Given problem -> Please rewrite all of the data below as a numbered list, leaving out any blank lines.

Dataset extract ->
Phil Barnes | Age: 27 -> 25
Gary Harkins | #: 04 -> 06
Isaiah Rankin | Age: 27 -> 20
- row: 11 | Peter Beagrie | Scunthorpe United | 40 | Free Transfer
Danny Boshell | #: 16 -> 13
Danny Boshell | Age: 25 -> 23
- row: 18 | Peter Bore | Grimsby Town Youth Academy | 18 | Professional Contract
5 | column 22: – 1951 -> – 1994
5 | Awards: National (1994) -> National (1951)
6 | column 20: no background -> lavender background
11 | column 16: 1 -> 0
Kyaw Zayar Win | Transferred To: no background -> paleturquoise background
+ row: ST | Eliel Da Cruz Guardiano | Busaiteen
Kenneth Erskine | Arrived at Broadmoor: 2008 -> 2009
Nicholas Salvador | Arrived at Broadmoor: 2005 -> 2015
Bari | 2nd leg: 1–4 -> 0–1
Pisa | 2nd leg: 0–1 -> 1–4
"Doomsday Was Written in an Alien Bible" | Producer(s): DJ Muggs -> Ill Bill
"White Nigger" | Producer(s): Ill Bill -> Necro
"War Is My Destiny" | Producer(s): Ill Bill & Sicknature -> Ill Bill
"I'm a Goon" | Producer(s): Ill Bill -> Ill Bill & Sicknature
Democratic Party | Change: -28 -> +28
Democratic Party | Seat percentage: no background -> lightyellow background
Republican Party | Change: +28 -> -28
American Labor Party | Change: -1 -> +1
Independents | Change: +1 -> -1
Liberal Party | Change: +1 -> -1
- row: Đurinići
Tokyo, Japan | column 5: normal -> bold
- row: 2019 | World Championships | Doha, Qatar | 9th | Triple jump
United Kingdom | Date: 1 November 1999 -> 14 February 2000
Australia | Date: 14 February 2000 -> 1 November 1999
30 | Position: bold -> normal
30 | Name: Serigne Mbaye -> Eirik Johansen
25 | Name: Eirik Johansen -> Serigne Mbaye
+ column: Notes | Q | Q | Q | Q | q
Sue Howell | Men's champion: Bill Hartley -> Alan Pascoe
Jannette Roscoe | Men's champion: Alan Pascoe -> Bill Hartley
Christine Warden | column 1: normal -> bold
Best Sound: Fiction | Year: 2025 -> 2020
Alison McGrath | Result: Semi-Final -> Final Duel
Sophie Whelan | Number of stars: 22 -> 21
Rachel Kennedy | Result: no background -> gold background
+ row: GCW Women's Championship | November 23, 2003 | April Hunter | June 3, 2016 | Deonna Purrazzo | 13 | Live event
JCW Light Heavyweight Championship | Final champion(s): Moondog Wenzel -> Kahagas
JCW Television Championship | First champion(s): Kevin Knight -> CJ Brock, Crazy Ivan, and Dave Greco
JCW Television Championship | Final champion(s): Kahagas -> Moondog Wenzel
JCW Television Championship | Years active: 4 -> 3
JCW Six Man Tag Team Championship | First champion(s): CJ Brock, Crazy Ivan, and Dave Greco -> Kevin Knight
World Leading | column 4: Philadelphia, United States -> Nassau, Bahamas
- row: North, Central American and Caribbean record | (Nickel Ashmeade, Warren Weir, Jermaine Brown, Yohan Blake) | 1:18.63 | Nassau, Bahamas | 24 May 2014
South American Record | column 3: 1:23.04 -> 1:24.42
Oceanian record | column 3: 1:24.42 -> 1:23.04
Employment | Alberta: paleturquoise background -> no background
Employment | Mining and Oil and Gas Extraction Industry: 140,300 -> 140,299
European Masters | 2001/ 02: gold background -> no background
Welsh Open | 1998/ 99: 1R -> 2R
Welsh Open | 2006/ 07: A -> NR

Solved exercise ->
1. Phil Barnes | Age: 27 -> 25
2. Gary Harkins | #: 04 -> 06
3. Isaiah Rankin | Age: 27 -> 20
4. - row: 11 | Peter Beagrie | Scunthorpe United | 40 | Free Transfer
5. Danny Boshell | #: 16 -> 13
6. Danny Boshell | Age: 25 -> 23
7. - row: 18 | Peter Bore | Grimsby Town Youth Academy | 18 | Professional Contract
8. 5 | column 22: – 1951 -> – 1994
9. 5 | Awards: National (1994) -> National (1951)
10. 6 | column 20: no background -> lavender background
11. 11 | column 16: 1 -> 0
12. Kyaw Zayar Win | Transferred To: no background -> paleturquoise background
13. + row: ST | Eliel Da Cruz Guardiano | Busaiteen
14. Kenneth Erskine | Arrived at Broadmoor: 2008 -> 2009
15. Nicholas Salvador | Arrived at Broadmoor: 2005 -> 2015
16. Bari | 2nd leg: 1–4 -> 0–1
17. Pisa | 2nd leg: 0–1 -> 1–4
18. "Doomsday Was Written in an Alien Bible" | Producer(s): DJ Muggs -> Ill Bill
19. "White Nigger" | Producer(s): Ill Bill -> Necro
20. "War Is My Destiny" | Producer(s): Ill Bill & Sicknature -> Ill Bill
21. "I'm a Goon" | Producer(s): Ill Bill -> Ill Bill & Sicknature
22. Democratic Party | Change: -28 -> +28
23. Democratic Party | Seat percentage: no background -> lightyellow background
24. Republican Party | Change: +28 -> -28
25. American Labor Party | Change: -1 -> +1
26. Independents | Change: +1 -> -1
27. Liberal Party | Change: +1 -> -1
28. - row: Đurinići
29. Tokyo, Japan | column 5: normal -> bold
30. - row: 2019 | World Championships | Doha, Qatar | 9th | Triple jump
31. United Kingdom | Date: 1 November 1999 -> 14 February 2000
32. Australia | Date: 14 February 2000 -> 1 November 1999
33. 30 | Position: bold -> normal
34. 30 | Name: Serigne Mbaye -> Eirik Johansen
35. 25 | Name: Eirik Johansen -> Serigne Mbaye
36. + column: Notes | Q | Q | Q | Q | q
37. Sue Howell | Men's champion: Bill Hartley -> Alan Pascoe
38. Jannette Roscoe | Men's champion: Alan Pascoe -> Bill Hartley
39. Christine Warden | column 1: normal -> bold
40. Best Sound: Fiction | Year: 2025 -> 2020
41. Alison McGrath | Result: Semi-Final -> Final Duel
42. Sophie Whelan | Number of stars: 22 -> 21
43. Rachel Kennedy | Result: no background -> gold background
44. + row: GCW Women's Championship | November 23, 2003 | April Hunter | June 3, 2016 | Deonna Purrazzo | 13 | Live event
45. JCW Light Heavyweight Championship | Final champion(s): Moondog Wenzel -> Kahagas
46. JCW Television Championship | First champion(s): Kevin Knight -> CJ Brock, Crazy Ivan, and Dave Greco
47. JCW Television Championship | Final champion(s): Kahagas -> Moondog Wenzel
48. JCW Television Championship | Years active: 4 -> 3
49. JCW Six Man Tag Team Championship | First champion(s): CJ Brock, Crazy Ivan, and Dave Greco -> Kevin Knight
50. World Leading | column 4: Philadelphia, United States -> Nassau, Bahamas
51. - row: North, Central American and Caribbean record | (Nickel Ashmeade, Warren Weir, Jermaine Brown, Yohan Blake) | 1:18.63 | Nassau, Bahamas | 24 May 2014
52. South American Record | column 3: 1:23.04 -> 1:24.42
53. Oceanian record | column 3: 1:24.42 -> 1:23.04
54. Employment | Alberta: paleturquoise background -> no background
55. Employment | Mining and Oil and Gas Extraction Industry: 140,300 -> 140,299
56. European Masters | 2001/ 02: gold background -> no background
57. Welsh Open | 1998/ 99: 1R -> 2R
58. Welsh Open | 2006/ 07: A -> NR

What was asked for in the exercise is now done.